Manual Therapy/Incorporating Touch into Treatment
(Workbook Page 21)

Incorporating touch into pain care is a critical aspect of changing persistent pain and restoring the person. Treatment utilizing touch comes in countless forms. It runs the gamut from working just off the body to deep fascial manipulation to high-velocity techniques to realign the skeleton. Whatever the technique, creating change in the skin and subcutaneous tissues creates change in the spinal cord and brain.

Touch is used clinically in many ways to interact with patients. People are touched when practitioners establish connections initially with simple eye contact, a smile, a greeting or a handshake. Physical examination requires palpation to evaluate structures and identify areas of dysfunction. The practitioner senses the quality of the tissue beneath their hands and begins to see with their hands. The skin can be warm or cold, moist or dry. It can be tense with edema or loose and without tone. The patient senses the quality and depth of the practitioners hand. They become aware of their own bodies. They discern the sensation as either painful or non-painful.

Pain occurs in areas of the body where change has occurred. Normal processes are disrupted. Manual therapy is not merely a transiently effective treatment option. Scientific evidence now shows manual therapy preserves connective tissue elements, decreases pain, increases circulation and expedites healing. Evidence also shows positive change in the body causes positive change in the brain. Soothing, therapeutic touch stimulates receptors in skin and connective tissue. It interrupts pain circuits, restores the brain’s basic healing rhythms, and causes the release of pleasure neurotransmitters in direct opposition to pain-producing chemicals.

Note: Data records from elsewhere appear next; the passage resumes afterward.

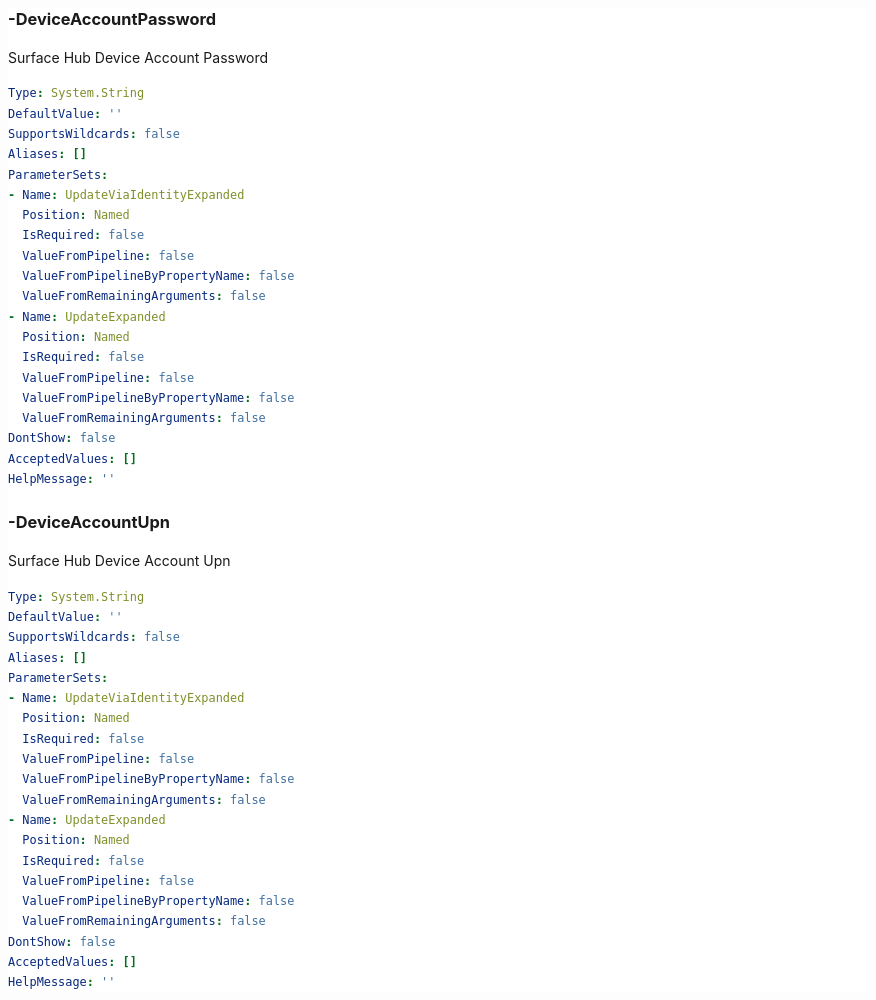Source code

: ### -DeviceAccountPassword

Surface Hub Device Account Password

```yaml
Type: System.String
DefaultValue: ''
SupportsWildcards: false
Aliases: []
ParameterSets:
- Name: UpdateViaIdentityExpanded
  Position: Named
  IsRequired: false
  ValueFromPipeline: false
  ValueFromPipelineByPropertyName: false
  ValueFromRemainingArguments: false
- Name: UpdateExpanded
  Position: Named
  IsRequired: false
  ValueFromPipeline: false
  ValueFromPipelineByPropertyName: false
  ValueFromRemainingArguments: false
DontShow: false
AcceptedValues: []
HelpMessage: ''
```

### -DeviceAccountUpn

Surface Hub Device Account Upn

```yaml
Type: System.String
DefaultValue: ''
SupportsWildcards: false
Aliases: []
ParameterSets:
- Name: UpdateViaIdentityExpanded
  Position: Named
  IsRequired: false
  ValueFromPipeline: false
  ValueFromPipelineByPropertyName: false
  ValueFromRemainingArguments: false
- Name: UpdateExpanded
  Position: Named
  IsRequired: false
  ValueFromPipeline: false
  ValueFromPipelineByPropertyName: false
  ValueFromRemainingArguments: false
DontShow: false
AcceptedValues: []
HelpMessage: ''
```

Utilizing touch and manual therapy techniques creates a connection between practitioner and patient, the patient’s brain and body and the patient’s emotional and physical state. Therapeutic touch and manual therapy are soothing and can help some to reconnect to childhood experiences of being soothed. It also allows for the surfacing of traumatic memory associated with the circumstance of their original injury or pain. Re-experiencing traumatic memory in a safe, controlled environment with a practitioner as facilitator or guide encourages the incorporation of the emotional component into a persons personal narrative.